I’ve spent countless events worrying that my dedication to Diet Coke is having a negative affect on my career; that I’m seen as harbouring a secret addiction, or hiding an early and corporately inconvenient pregnancy, or worst of all, just not joining in with the team bonding. It’s a worry that’s never totally gone away, because it seems some people still believe that if you don’t drink there must be something terribly wrong with you.

Then there are those who believe themselves to be teetotalers but have a funny definition of the word. At those dreaded corporate events I was often joined by a colleague who proclaimed to me that she too didn’t drink. Except, it seemed, when it came to white wine spritzers.

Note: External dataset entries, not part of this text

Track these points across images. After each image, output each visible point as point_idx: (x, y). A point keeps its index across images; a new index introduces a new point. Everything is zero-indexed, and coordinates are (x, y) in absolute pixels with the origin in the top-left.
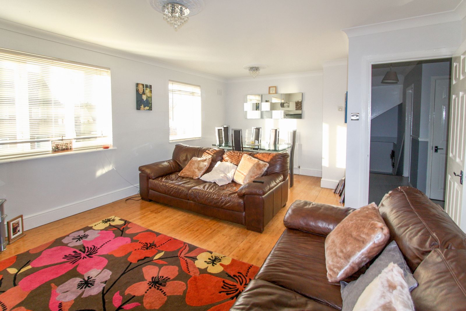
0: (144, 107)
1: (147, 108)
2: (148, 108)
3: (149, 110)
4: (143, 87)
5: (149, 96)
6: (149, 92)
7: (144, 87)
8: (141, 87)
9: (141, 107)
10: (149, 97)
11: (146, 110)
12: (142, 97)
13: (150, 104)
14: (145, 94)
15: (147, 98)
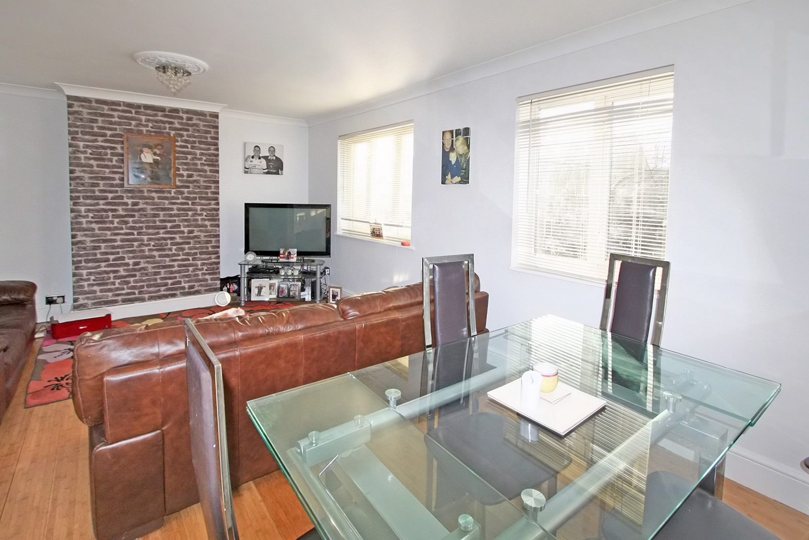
0: (452, 177)
1: (457, 179)
2: (459, 179)
3: (460, 182)
4: (450, 137)
5: (460, 153)
6: (462, 144)
7: (453, 138)
8: (448, 136)
9: (447, 177)
10: (461, 155)
11: (455, 183)
12: (449, 157)
13: (463, 170)
14: (454, 149)
15: (457, 158)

Apparently she’d discovered a secret I’d never known; lemonade cancels out alcohol, so spritzers “aren’t really drinks” and “barely count”.

After the third event I gave up trying to explain to her that no, I really didn’t want a spritzer, and just stood there holding one and gradually tipping it out into a pot plant. It seemed the easiest thing to do.

So yes, it may be that there are more of my kind out there, joining me in a life of eating rare steak and soft cheese just to prove that no, they really, honestly aren’t pregnant. But to everyone else, we’re still social aliens.